╭─ Given passage
Carpenter Investments wants to win a Stirling Prize for its hotel and watersports centre, West Kirby residents aren't sure what they want

Jayne Dowle's Focus On: West Kirby

At Morrisons' car park in West Kirby a woman drives up in a Rolls Royce and a fur hat. She is not the least bit aware that she looks ridiculous, and waves regally to another woman in a fur hat. The wind off the Irish Sea whips around them. As they hurry into the supermarket, they don't even glance at the amazing view, a vista of water where the Dee estuary meets the world.

No-one in the genteel Wirral resort of West Kirby can remember any fuss being made when the hulking red-brick supermarket - formerly Safeway - was plonked on this prominent site on the seafront. But everyone in West Kirby knows about the fuss being made about the plans to put a £10m hotel on the public car park in front of Morrisons, as part of the plans to regenerate the town and its neighbour, Hoylake.
╰─
Continue the article on the West Kirby hotel plans from its last sentence. The entries that come after this article are separate material.
╭─ Data to examine
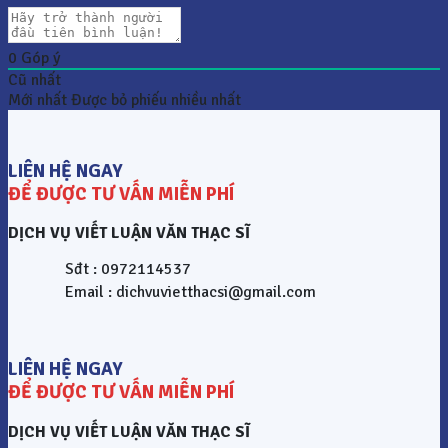
0
Góp ý
Cũ nhất
Mới nhất
Được bỏ phiếu nhiều nhất
LIÊN HỆ NGAY
ĐỂ ĐƯỢC TƯ VẤN MIỄN PHÍ
DỊCH VỤ VIẾT LUẬN VĂN THẠC SĨ
Sđt : 0972114537
Email : dichvuvietthacsi@gmail.com
LIÊN HỆ NGAY
ĐỂ ĐƯỢC TƯ VẤN MIỄN PHÍ
DỊCH VỤ VIẾT LUẬN VĂN THẠC SĨ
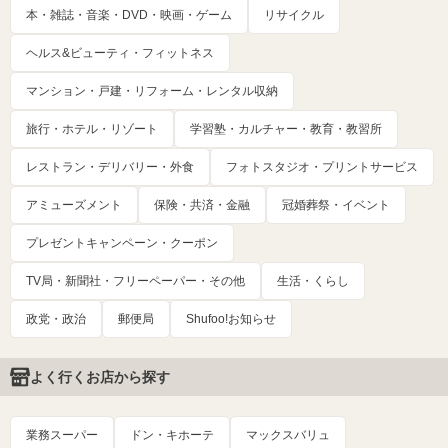
本・雑誌・音楽・DVD・映画・ゲーム
リサイクル
ヘルス&ビューティ・フィットネス
マンション・戸建・リフォーム・レンタル収納
旅行・ホテル・リゾート
学習塾・カルチャー・教育・教習所
レストラン・デリバリー・外食
フォトスタジオ・プリントサービス
アミューズメント
保険・共済・金融
冠婚葬祭・イベント
プレゼントキャンペーン・クーポン
TV局・新聞社・フリーペーパー・その他
生活・くらし
政党・政治
郵便局
Shufoo!お知らせ
よく行くお店から探す
業務スーパー
ドン・キホーテ
マックスバリュ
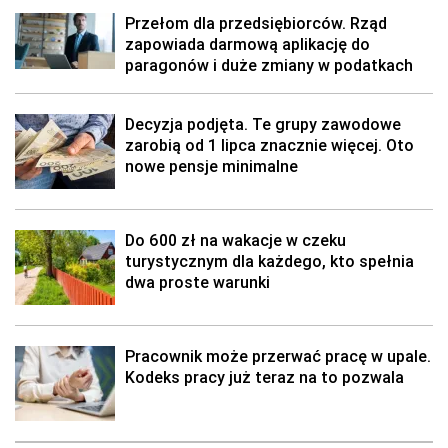
Przełom dla przedsiębiorców. Rząd
zapowiada darmową aplikację do
paragonów i duże zmiany w podatkach
Decyzja podjęta. Te grupy zawodowe
zarobią od 1 lipca znacznie więcej. Oto
nowe pensje minimalne
Do 600 zł na wakacje w czeku
turystycznym dla każdego, kto spełnia
dwa proste warunki
Pracownik może przerwać pracę w upale.
Kodeks pracy już teraz na to pozwala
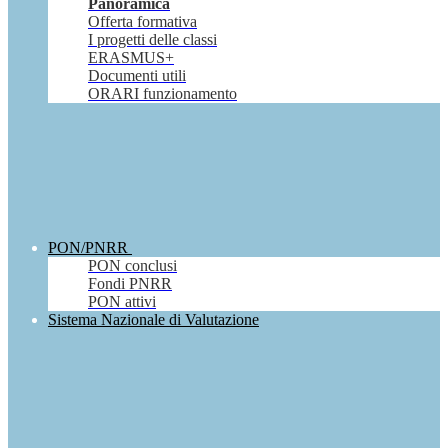
Panoramica
Offerta formativa
I progetti delle classi
ERASMUS+
Documenti utili
ORARI funzionamento
PON/PNRR
PON conclusi
Fondi PNRR
PON attivi
Sistema Nazionale di Valutazione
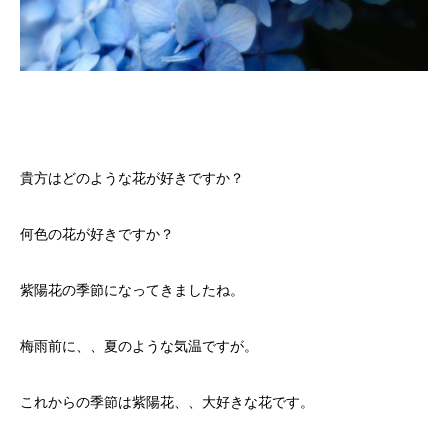
貴方はどのような花が好きですか？
何色の花が好きですか？
紫陽花の季節になってきましたね。
梅雨前に、、夏のような気温ですが。
これからの季節は紫陽花、、大好きな花です。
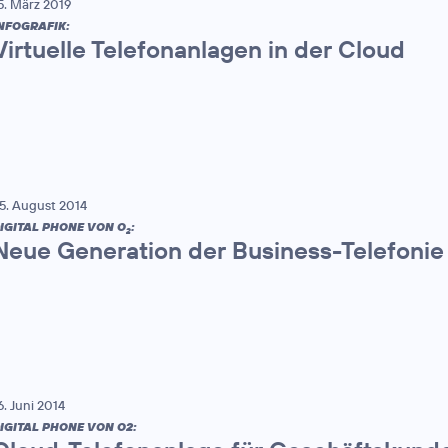
5. März 2019
NFOGRAFIK:
Virtuelle Telefonanlagen in der Cloud
5. August 2014
IGITAL PHONE VON O
:
2
Neue Generation der Business-Telefonie
6. Juni 2014
IGITAL PHONE VON O2:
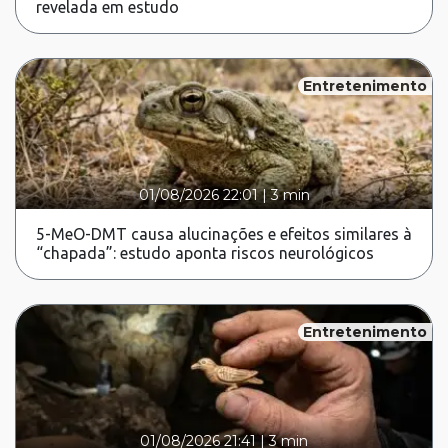
revelada em estudo
Entretenimento
01/08/2026 22:01
|
3 min
5-MeO-DMT causa alucinações e efeitos similares à
“chapada”: estudo aponta riscos neurológicos
Entretenimento
01/08/2026 21:41
|
3 min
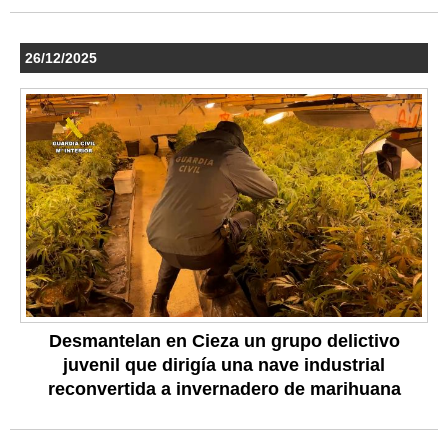
26/12/2025
Desmantelan en Cieza un grupo delictivo
juvenil que dirigía una nave industrial
reconvertida a invernadero de marihuana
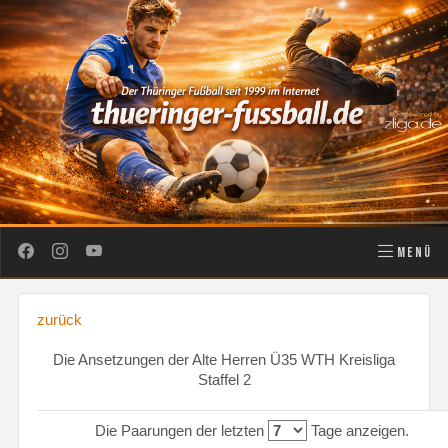
MENÜ
zurück
Die Ansetzungen der Alte Herren Ü35 WTH Kreisliga
Staffel 2
Die Paarungen der letzten
Tage anzeigen.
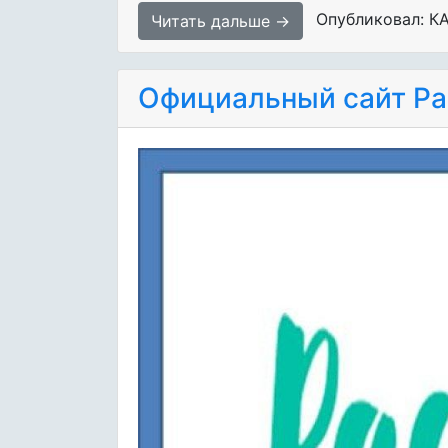
Опубликовал: К
Читать дальше →
Официальный сайт Ра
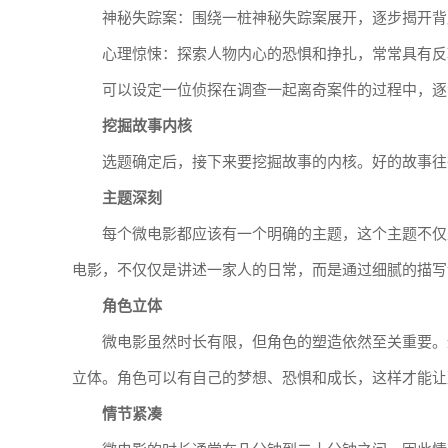
神秘失踪案：围绕一桩神秘失踪案展开，逐步揭开背
心理惊悚：探索人物内心的恐惧和挣扎，常常具有反
可以设定一位侦探在调查一起离奇案件的过程中，逐
挖掘故事内核
选题确定后，接下来要挖掘故事的内核。好的故事往
主题深刻
每个微电影都应该有一个明确的主题，这个主题不仅
电影，不仅仅是讲述一家人的日常，而是通过细腻的描写
角色立体
微电影虽然时长有限，但角色的塑造依然至关重要。
立体。角色可以有自己的梦想、恐惧和成长，这样才能让
情节紧凑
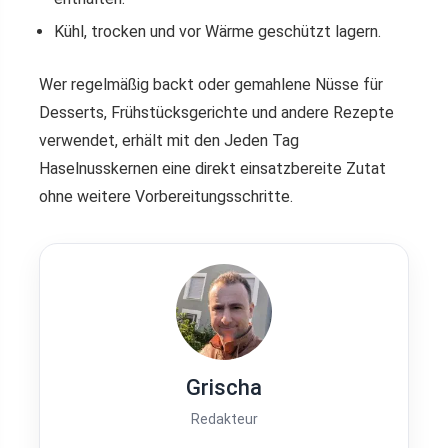
Kühl, trocken und vor Wärme geschützt lagern.
Wer regelmäßig backt oder gemahlene Nüsse für
Desserts, Frühstücksgerichte und andere Rezepte
verwendet, erhält mit den Jeden Tag
Haselnusskernen eine direkt einsatzbereite Zutat
ohne weitere Vorbereitungsschritte.
Grischa
Redakteur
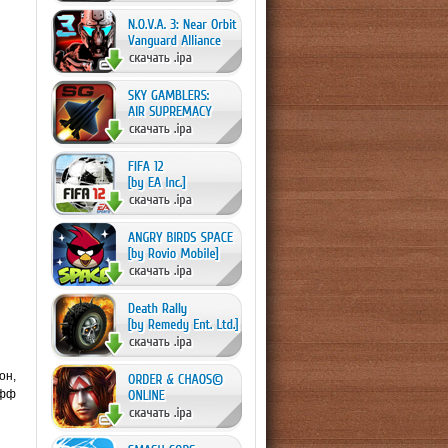
он,
ефф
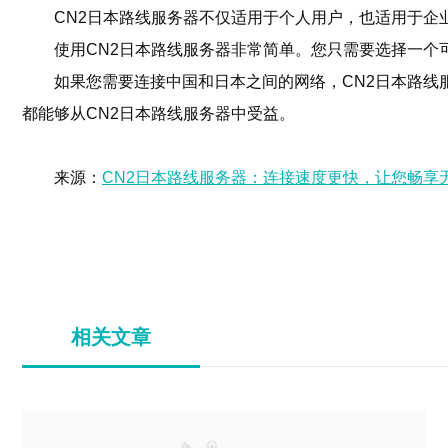
CN2日本路线服务器不仅适用于个人用户，也适用于企
使用CN2日本路线服务器非常简单。您只需要选择一个
如果您需要连接中国和日本之间的网络，CN2日本路
都能够从CN2日本路线服务器中受益。
来源：
CN2日本路线服务器：连接速度更快，让您畅享
相关文章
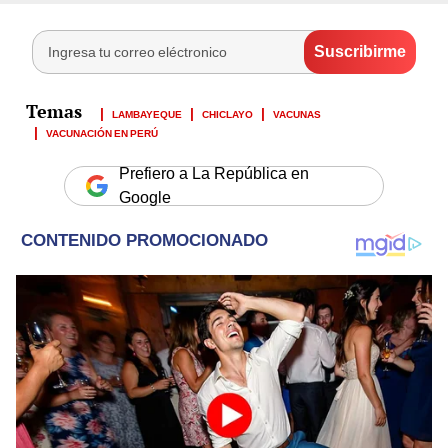
LAMBAYEQUE
CHICLAYO
VACUNAS
VACUNACIÓN EN PERÚ
Prefiero a La República en
Google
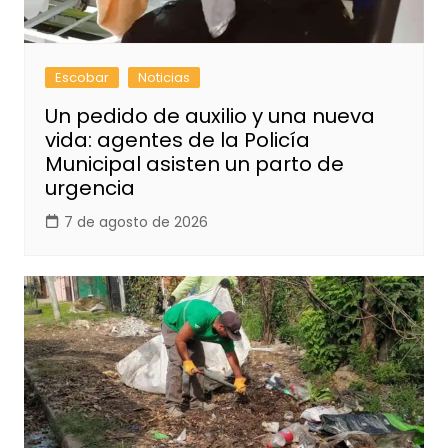
Escobar
Noticias
Un pedido de auxilio y una nueva
vida: agentes de la Policía
Municipal asisten un parto de
urgencia
7 de agosto de 2026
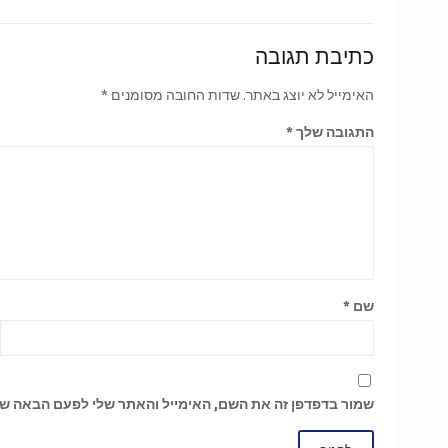
כתיבת תגובה
האימייל לא יוצג באתר.
שדות החובה מסומנים
*
התגובה שלך
*
שם
*
שמור בדפדפן זה את השם, האימייל והאתר שלי לפעם הבאה שא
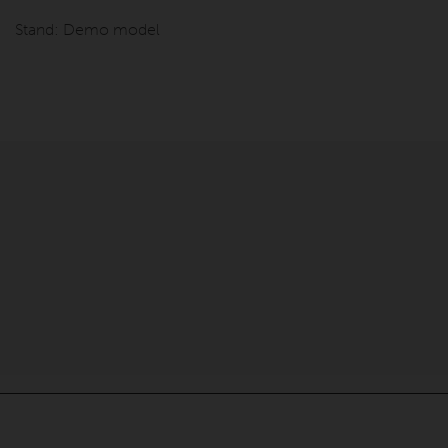
Stand:
Demo model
╰─
Exercise result ->
"It's not that we're against redevelopment," says local Conservative councillor, Gerry Ellis, "It's just that what the developer is putting forward is much too big for the site. The original plan was for a two-storey building, with 40 bedrooms. Everything has had to be doubled, because we're told it wouldn't be commercially viable otherwise."

Plans for the hotel, known as Sail, are being developed by Carpenter Investments, owned by Alan Beer, director of Wirral-based Beers Timber & Building Supplies, and Dave Brewitt, who owns and runs the Hope Street Hotel in Liverpool. The company won the bid after a competition held by Wirral Council, and have engaged cool London-based architects Studio Egret West.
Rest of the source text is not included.